For this exercise, restate every line below word for word and drop the images.

### Task input

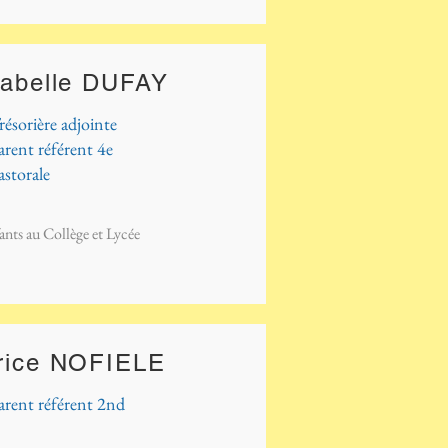
sabelle DUFAY
résorière adjointe
arent référent 4e
astorale
ants au Collège et Lycée
rice NOFIELE
arent référent 2nd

######

Exercise answer:
sabelle DUFAY
résorière adjointe
arent référent 4e
astorale
ants au Collège et Lycée
rice NOFIELE
arent référent 2nd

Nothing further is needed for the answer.